Answer these from the thesis page below:
1. Who is named as the first advisor?
2. What degree was the thesis submitted for?
3. What task measured cognitive flexibility in the study?

▸ **TEXT**:
================

Date of Award

2024

Document Type

Thesis

Degree Name

MA in Psychology

Department

Psychology

First Advisor

Melissa K Peckins

Second Advisor

Elissa J Brown

Abstract

Adversity exposure in childhood is associated with greater risk for developing internalizing and externalizing problems throughout childhood and adolescence (Henry et al., 2021). Adversity exposure may confer risk by impacting executive function, including reduced cognitive flexibility, due to the neurobiological consequences of increased stress hormone exposure (Kavanaugh et al., 2017). Previous research has linked adversity exposure to reduced cognitive flexibility in youth (Kavanaugh et al., 2017). Lower cognitive flexibility is also associated with internalizing and externalizing problems including depression, anxiety, and disruptive mood dysregulation disorder in youth and adults (Patwardhan et al., 2021; Stange et al., 2017; Braenden et al., 2023). Although cognitive flexibility mediated the pathway from childhood adversity exposure to depression in college students (Huang et al., 2022), to date, no research has investigated this pathway with internalizing and externalizing problems during late childhood. Investigating this pathway in late childhood is important because of the developmental trajectory of cognitive flexibility and emergence of internalizing and externalizing symptoms. The present study addresses gaps in the literature by testing whether cognitive flexibility mediates the association between adversity exposure and internalizing and externalizing problems in 9-11-year-old youth. Analyses were conducted with data from the Adolescent Brain and Cognitive Development Study (ABCD), a longitudinal dataset of youth (study wave 1: 9-11 years old, study wave 2: 10-12 years old), sampled across the United States (n = 11,868). Adversity exposure was calculated as the sum of 31 items from youth and parent reported measures of abuse and neglect, domestic violence, household mental illness and substance use, and economic hardship. Cognitive flexibility was measured by the NIH toolbox Dimensional Card sort Task. Parent reported externalizing symptoms were measured by the Child Behavior Checklist (Achenbach, 1991). Youth reported internalizing symptoms were measured by The Brief Problem Monitoring Survey (Achenbach et al., 2011). As expected, greater adversity exposure was associated with lower cognitive flexibility, and higher internalizing and externalizing symptoms 1 year later. Cognitive flexibility mediated the association between adverse events and youth self-reported internalizing symptoms and parent reported externalizing symptoms.

================

▸ **INFORMATION**:

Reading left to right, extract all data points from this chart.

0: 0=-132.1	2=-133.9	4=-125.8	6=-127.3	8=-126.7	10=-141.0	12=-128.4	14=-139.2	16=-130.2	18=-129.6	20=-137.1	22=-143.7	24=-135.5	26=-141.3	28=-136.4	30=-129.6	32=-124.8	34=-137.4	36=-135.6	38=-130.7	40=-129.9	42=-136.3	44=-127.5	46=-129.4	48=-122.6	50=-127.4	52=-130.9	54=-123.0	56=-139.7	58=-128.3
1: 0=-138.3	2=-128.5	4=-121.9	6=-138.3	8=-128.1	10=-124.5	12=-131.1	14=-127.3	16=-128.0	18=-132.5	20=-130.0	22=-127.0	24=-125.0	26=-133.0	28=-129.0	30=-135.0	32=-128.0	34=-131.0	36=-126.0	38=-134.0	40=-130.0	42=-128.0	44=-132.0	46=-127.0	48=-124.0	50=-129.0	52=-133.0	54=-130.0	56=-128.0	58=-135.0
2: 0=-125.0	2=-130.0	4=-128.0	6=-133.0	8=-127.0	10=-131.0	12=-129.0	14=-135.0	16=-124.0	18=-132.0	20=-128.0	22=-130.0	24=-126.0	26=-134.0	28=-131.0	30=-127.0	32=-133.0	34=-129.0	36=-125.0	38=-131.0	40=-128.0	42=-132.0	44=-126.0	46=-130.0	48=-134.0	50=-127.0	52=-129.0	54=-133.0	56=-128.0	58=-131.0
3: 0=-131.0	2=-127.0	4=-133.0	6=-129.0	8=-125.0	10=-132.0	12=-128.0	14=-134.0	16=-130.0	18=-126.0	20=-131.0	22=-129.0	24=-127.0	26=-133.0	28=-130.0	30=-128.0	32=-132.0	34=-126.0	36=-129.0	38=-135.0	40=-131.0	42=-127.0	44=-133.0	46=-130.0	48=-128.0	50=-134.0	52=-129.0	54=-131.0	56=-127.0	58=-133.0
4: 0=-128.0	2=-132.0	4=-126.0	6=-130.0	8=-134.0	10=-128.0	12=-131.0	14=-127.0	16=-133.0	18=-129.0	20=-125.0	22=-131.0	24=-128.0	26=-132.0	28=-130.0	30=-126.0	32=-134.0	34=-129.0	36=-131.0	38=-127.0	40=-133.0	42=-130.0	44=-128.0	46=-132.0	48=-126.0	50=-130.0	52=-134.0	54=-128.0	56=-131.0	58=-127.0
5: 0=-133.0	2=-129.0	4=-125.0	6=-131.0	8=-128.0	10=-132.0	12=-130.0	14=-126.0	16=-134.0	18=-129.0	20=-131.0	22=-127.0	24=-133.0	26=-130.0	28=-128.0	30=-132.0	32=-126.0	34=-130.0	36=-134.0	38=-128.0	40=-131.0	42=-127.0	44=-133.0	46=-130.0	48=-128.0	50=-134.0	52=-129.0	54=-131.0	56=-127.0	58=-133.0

================

▸ **RESULT OF THIS EXERCISE**:
1. Melissa K Peckins
2. MA in Psychology
3. The NIH toolbox Dimensional Card sort Task